最新の攻撃シナリオと、それに対するソリューションを同社の宮坂氏から伺った。
IT システムとの大きな違いは攻撃のシナリオ
―― ペネトレーションテスト(侵入検査)というと、Web サイトやネットワークシステムなどの IT システムを対象とするものと考える人が多いと思うのですが、貴社が提供しているビル管理システムを対象とするペネトレーションテストとは、どのようなものですか。
宮坂:弊社はこれまで、IT システムに対するペネトレーションテストサービスを提供してきました。しかし近年は、ビル設備に IoT の仕組みを用いるようになり、センサーを使ってさまざまなデータを得るようなシステムが普及してきたことで、従来行っていた IT システムだけではなく、ビル設備に対するペネトレーションテストもニーズが高まっています。そのため弊社ではビル設備に対するペネトレーションテストを、新たなサービスとして開発しました。
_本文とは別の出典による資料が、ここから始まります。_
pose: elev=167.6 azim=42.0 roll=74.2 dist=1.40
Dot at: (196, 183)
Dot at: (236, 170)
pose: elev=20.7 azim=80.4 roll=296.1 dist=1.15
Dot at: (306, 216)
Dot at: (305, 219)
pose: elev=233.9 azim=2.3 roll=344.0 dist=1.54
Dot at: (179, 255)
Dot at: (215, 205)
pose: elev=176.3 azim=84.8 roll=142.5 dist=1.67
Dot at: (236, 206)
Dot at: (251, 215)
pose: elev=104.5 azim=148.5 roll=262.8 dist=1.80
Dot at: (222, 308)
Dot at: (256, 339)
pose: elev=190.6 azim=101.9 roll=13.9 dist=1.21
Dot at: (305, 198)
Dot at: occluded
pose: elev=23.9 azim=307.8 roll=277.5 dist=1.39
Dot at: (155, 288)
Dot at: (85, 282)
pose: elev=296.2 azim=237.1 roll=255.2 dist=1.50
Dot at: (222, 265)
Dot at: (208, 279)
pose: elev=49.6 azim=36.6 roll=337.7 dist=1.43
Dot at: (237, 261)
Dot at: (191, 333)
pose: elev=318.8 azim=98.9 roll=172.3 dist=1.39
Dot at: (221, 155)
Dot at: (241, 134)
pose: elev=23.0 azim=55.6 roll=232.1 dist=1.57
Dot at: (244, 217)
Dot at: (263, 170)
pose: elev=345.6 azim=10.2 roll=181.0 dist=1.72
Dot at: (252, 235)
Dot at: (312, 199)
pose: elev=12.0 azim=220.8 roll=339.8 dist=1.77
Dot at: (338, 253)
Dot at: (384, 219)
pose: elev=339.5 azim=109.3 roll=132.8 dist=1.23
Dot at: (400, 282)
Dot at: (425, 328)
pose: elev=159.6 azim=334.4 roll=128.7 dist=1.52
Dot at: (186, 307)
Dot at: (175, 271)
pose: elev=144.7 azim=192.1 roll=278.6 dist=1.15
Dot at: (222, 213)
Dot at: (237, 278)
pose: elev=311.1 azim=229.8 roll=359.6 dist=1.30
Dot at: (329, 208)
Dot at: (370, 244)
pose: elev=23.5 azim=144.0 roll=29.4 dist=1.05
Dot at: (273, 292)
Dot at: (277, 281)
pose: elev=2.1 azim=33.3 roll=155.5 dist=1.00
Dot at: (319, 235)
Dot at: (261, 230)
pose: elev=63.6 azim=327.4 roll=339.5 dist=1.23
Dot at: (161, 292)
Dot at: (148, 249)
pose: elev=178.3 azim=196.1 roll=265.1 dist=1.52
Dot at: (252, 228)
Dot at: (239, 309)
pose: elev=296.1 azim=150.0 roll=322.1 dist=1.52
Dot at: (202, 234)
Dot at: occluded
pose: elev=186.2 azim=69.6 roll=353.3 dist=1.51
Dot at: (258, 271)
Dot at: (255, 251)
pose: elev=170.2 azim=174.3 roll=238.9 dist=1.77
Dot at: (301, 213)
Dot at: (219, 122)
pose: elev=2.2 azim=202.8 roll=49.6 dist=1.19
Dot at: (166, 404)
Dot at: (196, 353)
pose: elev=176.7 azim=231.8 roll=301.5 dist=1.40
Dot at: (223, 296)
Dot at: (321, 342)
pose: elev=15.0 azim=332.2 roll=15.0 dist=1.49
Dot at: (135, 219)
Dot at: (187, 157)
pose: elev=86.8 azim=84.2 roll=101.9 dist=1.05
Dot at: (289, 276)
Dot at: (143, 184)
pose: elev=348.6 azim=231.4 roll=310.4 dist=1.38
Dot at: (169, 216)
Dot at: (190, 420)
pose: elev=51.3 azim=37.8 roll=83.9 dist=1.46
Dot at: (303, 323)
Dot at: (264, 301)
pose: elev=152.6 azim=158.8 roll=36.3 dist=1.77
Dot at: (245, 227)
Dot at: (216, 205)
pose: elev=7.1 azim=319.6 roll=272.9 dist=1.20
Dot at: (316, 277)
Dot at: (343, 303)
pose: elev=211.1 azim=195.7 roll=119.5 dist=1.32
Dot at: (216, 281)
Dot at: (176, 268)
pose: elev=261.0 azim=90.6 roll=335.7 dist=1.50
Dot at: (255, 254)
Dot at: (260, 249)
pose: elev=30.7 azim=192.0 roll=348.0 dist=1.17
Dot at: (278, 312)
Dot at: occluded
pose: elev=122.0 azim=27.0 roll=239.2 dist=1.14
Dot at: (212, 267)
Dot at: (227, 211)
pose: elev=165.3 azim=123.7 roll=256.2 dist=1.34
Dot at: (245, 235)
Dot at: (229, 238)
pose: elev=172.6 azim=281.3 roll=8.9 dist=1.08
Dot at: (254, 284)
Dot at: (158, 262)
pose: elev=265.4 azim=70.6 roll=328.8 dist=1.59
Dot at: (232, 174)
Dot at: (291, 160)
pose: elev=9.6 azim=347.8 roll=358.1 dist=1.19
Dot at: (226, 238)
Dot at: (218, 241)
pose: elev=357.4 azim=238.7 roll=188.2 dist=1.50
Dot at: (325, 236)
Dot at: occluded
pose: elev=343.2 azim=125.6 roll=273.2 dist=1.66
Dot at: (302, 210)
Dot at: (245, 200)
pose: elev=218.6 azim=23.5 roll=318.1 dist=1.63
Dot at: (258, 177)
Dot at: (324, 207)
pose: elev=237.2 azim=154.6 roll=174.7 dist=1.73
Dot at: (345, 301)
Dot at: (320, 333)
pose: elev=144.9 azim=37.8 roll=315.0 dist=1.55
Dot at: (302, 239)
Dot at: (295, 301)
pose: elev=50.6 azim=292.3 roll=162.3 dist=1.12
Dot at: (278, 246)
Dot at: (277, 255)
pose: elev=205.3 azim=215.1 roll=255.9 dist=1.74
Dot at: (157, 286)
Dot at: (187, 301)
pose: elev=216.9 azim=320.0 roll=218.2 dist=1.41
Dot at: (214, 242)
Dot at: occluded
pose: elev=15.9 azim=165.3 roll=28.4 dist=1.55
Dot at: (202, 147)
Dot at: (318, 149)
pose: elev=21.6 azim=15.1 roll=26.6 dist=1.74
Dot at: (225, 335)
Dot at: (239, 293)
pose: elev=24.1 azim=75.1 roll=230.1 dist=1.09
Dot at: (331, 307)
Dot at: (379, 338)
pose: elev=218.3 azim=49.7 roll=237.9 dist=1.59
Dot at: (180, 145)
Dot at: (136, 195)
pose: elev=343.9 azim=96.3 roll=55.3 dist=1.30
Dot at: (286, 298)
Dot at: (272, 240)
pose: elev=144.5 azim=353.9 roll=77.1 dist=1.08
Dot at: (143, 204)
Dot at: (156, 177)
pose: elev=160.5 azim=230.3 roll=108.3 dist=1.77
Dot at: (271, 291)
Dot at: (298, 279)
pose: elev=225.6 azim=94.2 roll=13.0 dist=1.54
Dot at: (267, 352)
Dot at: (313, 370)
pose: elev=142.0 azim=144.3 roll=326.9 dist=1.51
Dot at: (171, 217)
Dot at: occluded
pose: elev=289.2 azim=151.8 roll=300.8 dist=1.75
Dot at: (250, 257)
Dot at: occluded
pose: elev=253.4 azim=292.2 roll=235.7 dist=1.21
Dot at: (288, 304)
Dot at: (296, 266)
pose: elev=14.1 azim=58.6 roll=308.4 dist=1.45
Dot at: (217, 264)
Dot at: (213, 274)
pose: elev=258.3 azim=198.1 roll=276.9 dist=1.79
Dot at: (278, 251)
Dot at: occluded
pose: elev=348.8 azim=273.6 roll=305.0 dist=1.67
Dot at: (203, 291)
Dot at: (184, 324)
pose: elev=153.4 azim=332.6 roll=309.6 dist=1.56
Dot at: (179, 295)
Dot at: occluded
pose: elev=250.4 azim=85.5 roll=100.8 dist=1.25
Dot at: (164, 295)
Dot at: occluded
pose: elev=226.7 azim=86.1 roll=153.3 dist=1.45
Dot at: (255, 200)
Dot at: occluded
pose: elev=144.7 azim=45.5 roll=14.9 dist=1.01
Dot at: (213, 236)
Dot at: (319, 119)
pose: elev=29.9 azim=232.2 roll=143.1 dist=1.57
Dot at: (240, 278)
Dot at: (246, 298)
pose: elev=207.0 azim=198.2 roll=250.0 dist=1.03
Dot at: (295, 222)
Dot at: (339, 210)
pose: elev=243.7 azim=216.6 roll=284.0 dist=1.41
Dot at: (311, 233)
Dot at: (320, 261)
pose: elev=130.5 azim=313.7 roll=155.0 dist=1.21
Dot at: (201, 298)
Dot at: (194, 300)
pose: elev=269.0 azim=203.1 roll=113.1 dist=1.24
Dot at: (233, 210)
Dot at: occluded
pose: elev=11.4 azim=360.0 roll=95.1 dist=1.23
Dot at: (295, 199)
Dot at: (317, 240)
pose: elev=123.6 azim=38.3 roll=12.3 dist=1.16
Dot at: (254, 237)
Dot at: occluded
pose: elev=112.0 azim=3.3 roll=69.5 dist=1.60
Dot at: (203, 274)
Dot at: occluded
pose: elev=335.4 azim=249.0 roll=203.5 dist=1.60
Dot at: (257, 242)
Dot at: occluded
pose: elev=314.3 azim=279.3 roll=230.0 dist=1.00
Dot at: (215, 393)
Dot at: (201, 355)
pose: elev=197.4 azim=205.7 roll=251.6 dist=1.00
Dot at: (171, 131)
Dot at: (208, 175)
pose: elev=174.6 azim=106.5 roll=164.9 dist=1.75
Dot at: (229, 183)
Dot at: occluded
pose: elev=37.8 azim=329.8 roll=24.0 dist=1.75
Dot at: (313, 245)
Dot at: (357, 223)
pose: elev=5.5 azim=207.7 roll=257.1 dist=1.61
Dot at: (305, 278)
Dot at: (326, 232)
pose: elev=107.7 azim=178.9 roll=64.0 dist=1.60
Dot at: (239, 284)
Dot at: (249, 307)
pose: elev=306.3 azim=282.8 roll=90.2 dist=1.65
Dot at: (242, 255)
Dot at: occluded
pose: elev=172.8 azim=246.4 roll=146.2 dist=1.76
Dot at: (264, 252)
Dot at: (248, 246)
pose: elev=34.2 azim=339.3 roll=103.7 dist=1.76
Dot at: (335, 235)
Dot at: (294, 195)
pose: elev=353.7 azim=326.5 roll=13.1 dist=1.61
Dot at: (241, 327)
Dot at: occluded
―― IT システムへのペネトレーションテストとの違いは何でしょうか。
宮坂:大きな違いは攻撃シナリオです。IT システムへの攻撃では、対象となるサーバー上に置かれている重要データを奪取することが一番の目的になるのに対し、OT(運用技術)システムでは、機器を停止させたり、不正に動かしたりすることが攻撃の目的になります。ビル管理システムは、空調や照明、入退管理のゲート、自家発電機、エレベーターのような運搬機まで制御していますから、それらを不正に動かされることで、人命に関わるような事故につながることもありえます。ビル管理システムでは多岐にわたる機器や設備を管理・監視します。電力設備や空調設備、防災・防犯など人的コストとなっていた多くの管理をオートメーション化することが目的となっているため、利便性や費用対効果は非常に望めますが、それに伴いサイバー空間における脅威も比例して肥大化してしまう傾向にあります。
―― テストはどういう手法で行うのですか。
宮坂:内部ネットワークにあるビル管理システムを攻撃のゴールとし、3 段階くらいのセキュリティ対策が講じられていることを想定し、侵入経路のシナリオを作ります。最初は、外部のネットワークから侵入を試みるのですが、大抵はファイアウォールが 2 つくらい配置されているので侵入できません。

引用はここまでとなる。